→ Data for the task:
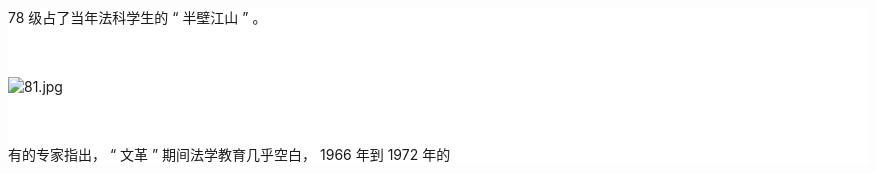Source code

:   </span>
  <span class="s2">
   78
  </span>
  <span class="s1">
   级占了当年法科学生的
  </span>
  <span class="s2">
   “
  </span>
  <span class="s1">
   半壁江山
  </span>
  <span class="s2">
   ”
  </span>
  <span class="s1">
   。
  </span>
 </p>
 <p class="p1">
  <span class="s1">
  </span>
  <br/>
 </p>
 <p class="p3">
  <span class="s1">
   <img alt="81.jpg" border="0" height="406" src="/medias/contents/4933/81.jpg" width="550"/>
  </span>
 </p>
 <p class="p1">
  <span class="s1">
  </span>
  <br/>
 </p>
 <p class="p2">
  <span class="s1">
   有的专家指出，
  </span>
  <span class="s2">
   “
  </span>
  <span class="s1">
   文革
  </span>
  <span class="s2">
   ”
  </span>
  <span class="s1">
   期间法学教育几乎空白，
  </span>
  <span class="s2">
   1966
  </span>
  <span class="s1">
   年到
  </span>
  <span class="s2">
   1972
  </span>
  <span class="s1">
   年的
  </span>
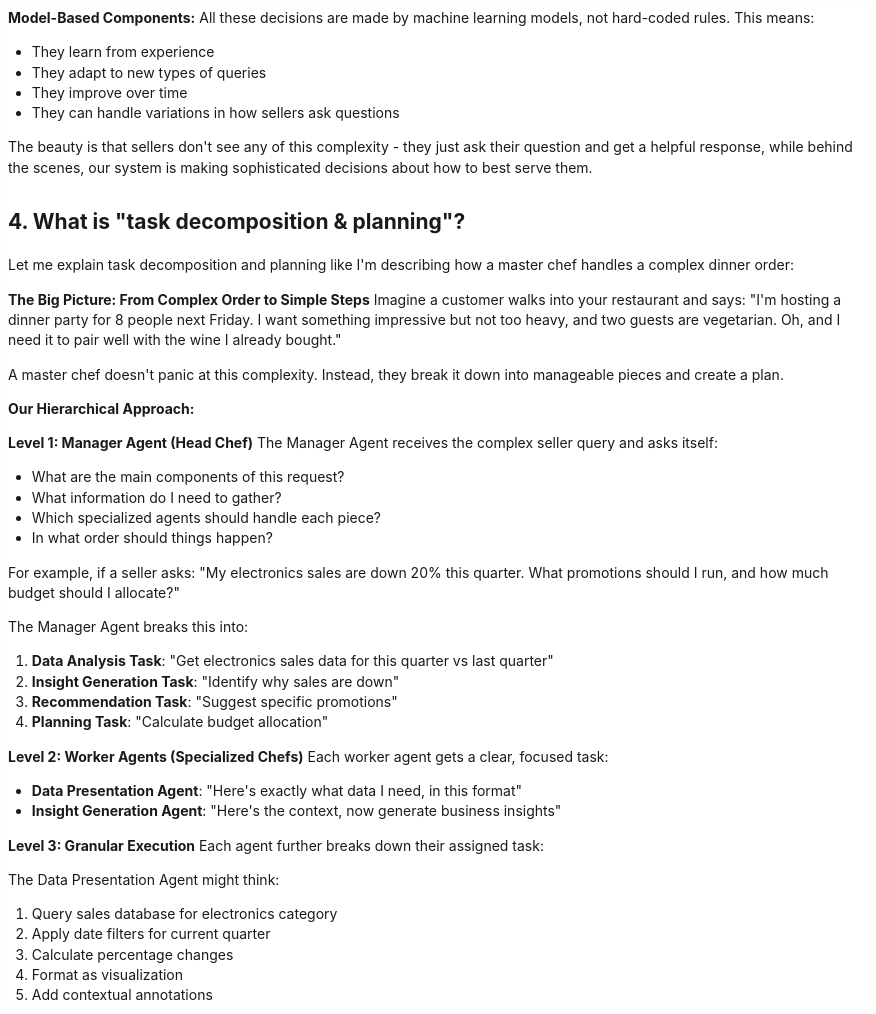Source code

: **Model-Based Components:**
All these decisions are made by machine learning models, not hard-coded rules. This means:
- They learn from experience
- They adapt to new types of queries
- They improve over time
- They can handle variations in how sellers ask questions

The beauty is that sellers don't see any of this complexity - they just ask their question and get a helpful response, while behind the scenes, our system is making sophisticated decisions about how to best serve them.

## 4. What is "task decomposition & planning"?

Let me explain task decomposition and planning like I'm describing how a master chef handles a complex dinner order:

**The Big Picture: From Complex Order to Simple Steps**
Imagine a customer walks into your restaurant and says: "I'm hosting a dinner party for 8 people next Friday. I want something impressive but not too heavy, and two guests are vegetarian. Oh, and I need it to pair well with the wine I already bought."

A master chef doesn't panic at this complexity. Instead, they break it down into manageable pieces and create a plan.

**Our Hierarchical Approach:**

**Level 1: Manager Agent (Head Chef)**
The Manager Agent receives the complex seller query and asks itself:
- What are the main components of this request?
- What information do I need to gather?
- Which specialized agents should handle each piece?
- In what order should things happen?

For example, if a seller asks: "My electronics sales are down 20% this quarter. What promotions should I run, and how much budget should I allocate?"

The Manager Agent breaks this into:
1. **Data Analysis Task**: "Get electronics sales data for this quarter vs last quarter"
2. **Insight Generation Task**: "Identify why sales are down"
3. **Recommendation Task**: "Suggest specific promotions"
4. **Planning Task**: "Calculate budget allocation"

**Level 2: Worker Agents (Specialized Chefs)**
Each worker agent gets a clear, focused task:

- **Data Presentation Agent**: "Here's exactly what data I need, in this format"
- **Insight Generation Agent**: "Here's the context, now generate business insights"

**Level 3: Granular Execution**
Each agent further breaks down their assigned task:

The Data Presentation Agent might think:
1. Query sales database for electronics category
2. Apply date filters for current quarter
3. Calculate percentage changes
4. Format as visualization
5. Add contextual annotations
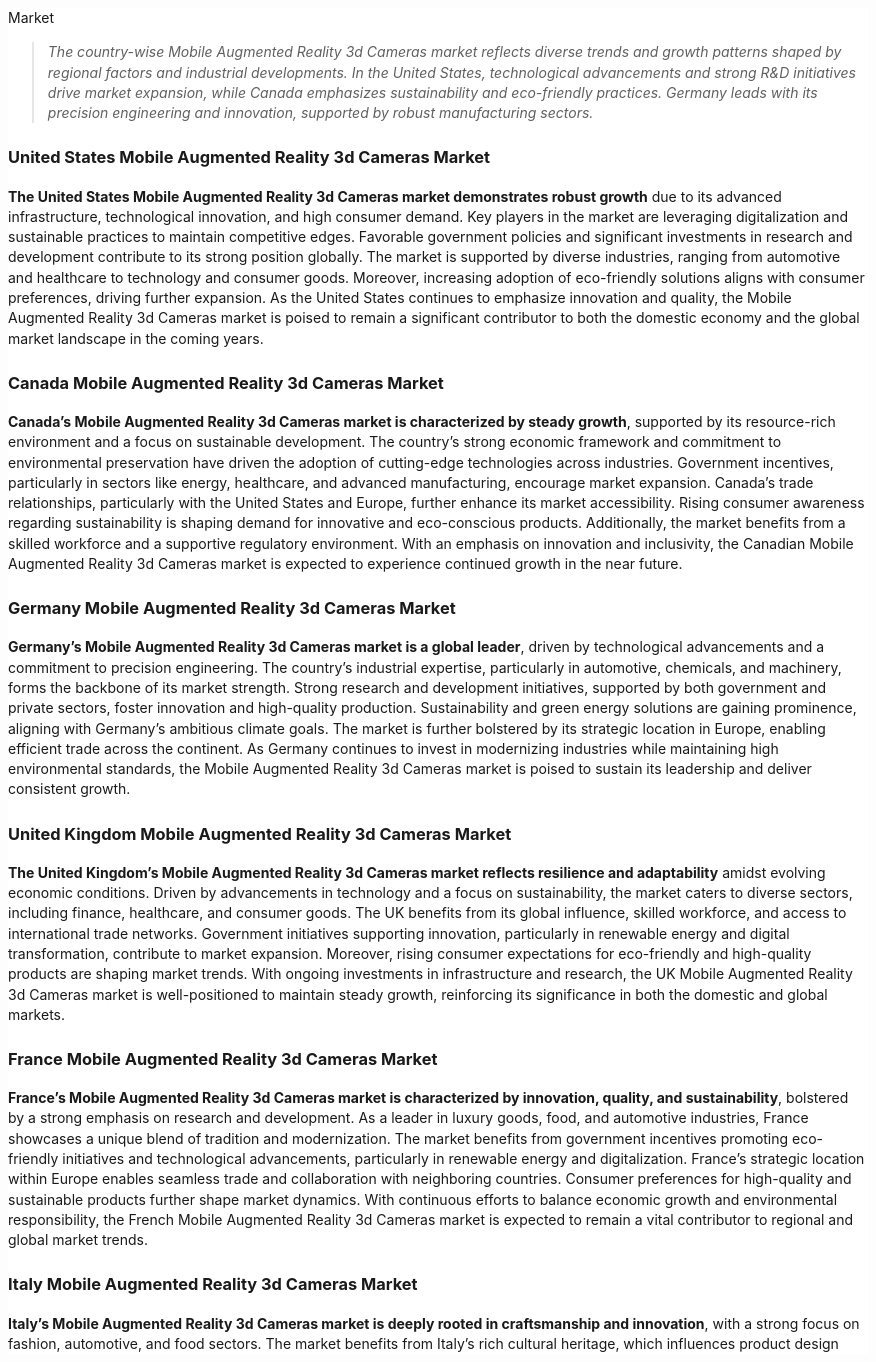 Market<br /></span></h1><blockquote><p><em><span class="">The country-wise Mobile Augmented Reality 3d Cameras market reflects diverse trends and growth patterns shaped by regional factors and industrial developments. In the United States, technological advancements and strong R&amp;D initiatives drive market expansion, while Canada emphasizes sustainability and eco-friendly practices. Germany leads with its precision engineering and innovation, supported by robust manufacturing sectors.</span></em></p></blockquote><h3><strong>United States Mobile Augmented Reality 3d Cameras Market</strong></h3><p><strong>The United States Mobile Augmented Reality 3d Cameras market demonstrates robust growth</strong> due to its advanced infrastructure, technological innovation, and high consumer demand. Key players in the market are leveraging digitalization and sustainable practices to maintain competitive edges. Favorable government policies and significant investments in research and development contribute to its strong position globally. The market is supported by diverse industries, ranging from automotive and healthcare to technology and consumer goods. Moreover, increasing adoption of eco-friendly solutions aligns with consumer preferences, driving further expansion. As the United States continues to emphasize innovation and quality, the Mobile Augmented Reality 3d Cameras market is poised to remain a significant contributor to both the domestic economy and the global market landscape in the coming years.</p><h3><strong>Canada Mobile Augmented Reality 3d Cameras Market</strong></h3><p><strong>Canada&rsquo;s Mobile Augmented Reality 3d Cameras market is characterized by steady growth</strong>, supported by its resource-rich environment and a focus on sustainable development. The country&rsquo;s strong economic framework and commitment to environmental preservation have driven the adoption of cutting-edge technologies across industries. Government incentives, particularly in sectors like energy, healthcare, and advanced manufacturing, encourage market expansion. Canada&rsquo;s trade relationships, particularly with the United States and Europe, further enhance its market accessibility. Rising consumer awareness regarding sustainability is shaping demand for innovative and eco-conscious products. Additionally, the market benefits from a skilled workforce and a supportive regulatory environment. With an emphasis on innovation and inclusivity, the Canadian Mobile Augmented Reality 3d Cameras market is expected to experience continued growth in the near future.</p><h3><strong>Germany Mobile Augmented Reality 3d Cameras Market</strong></h3><p><strong>Germany&rsquo;s Mobile Augmented Reality 3d Cameras market is a global leader</strong>, driven by technological advancements and a commitment to precision engineering. The country&rsquo;s industrial expertise, particularly in automotive, chemicals, and machinery, forms the backbone of its market strength. Strong research and development initiatives, supported by both government and private sectors, foster innovation and high-quality production. Sustainability and green energy solutions are gaining prominence, aligning with Germany&rsquo;s ambitious climate goals. The market is further bolstered by its strategic location in Europe, enabling efficient trade across the continent. As Germany continues to invest in modernizing industries while maintaining high environmental standards, the Mobile Augmented Reality 3d Cameras market is poised to sustain its leadership and deliver consistent growth.</p><h3><strong>United Kingdom Mobile Augmented Reality 3d Cameras Market</strong></h3><p><strong>The United Kingdom&rsquo;s Mobile Augmented Reality 3d Cameras market reflects resilience and adaptability</strong> amidst evolving economic conditions. Driven by advancements in technology and a focus on sustainability, the market caters to diverse sectors, including finance, healthcare, and consumer goods. The UK benefits from its global influence, skilled workforce, and access to international trade networks. Government initiatives supporting innovation, particularly in renewable energy and digital transformation, contribute to market expansion. Moreover, rising consumer expectations for eco-friendly and high-quality products are shaping market trends. With ongoing investments in infrastructure and research, the UK Mobile Augmented Reality 3d Cameras market is well-positioned to maintain steady growth, reinforcing its significance in both the domestic and global markets.</p><h3><strong>France Mobile Augmented Reality 3d Cameras Market</strong></h3><p><strong>France&rsquo;s Mobile Augmented Reality 3d Cameras market is characterized by innovation, quality, and sustainability</strong>, bolstered by a strong emphasis on research and development. As a leader in luxury goods, food, and automotive industries, France showcases a unique blend of tradition and modernization. The market benefits from government incentives promoting eco-friendly initiatives and technological advancements, particularly in renewable energy and digitalization. France&rsquo;s strategic location within Europe enables seamless trade and collaboration with neighboring countries. Consumer preferences for high-quality and sustainable products further shape market dynamics. With continuous efforts to balance economic growth and environmental responsibility, the French Mobile Augmented Reality 3d Cameras market is expected to remain a vital contributor to regional and global market trends.</p><h3><strong>Italy Mobile Augmented Reality 3d Cameras Market</strong></h3><p><strong>Italy&rsquo;s Mobile Augmented Reality 3d Cameras market is deeply rooted in craftsmanship and innovation</strong>, with a strong focus on fashion, automotive, and food sectors. The market benefits from Italy&rsquo;s rich cultural heritage, which influences product design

→ What is expected:
Pull out every line of the items that contains the string "Level", matching its uppercase and lowercase letters exactly.

→ Solution:
**Level 1: Manager Agent (Head Chef)**
**Level 2: Worker Agents (Specialized Chefs)**
**Level 3: Granular Execution**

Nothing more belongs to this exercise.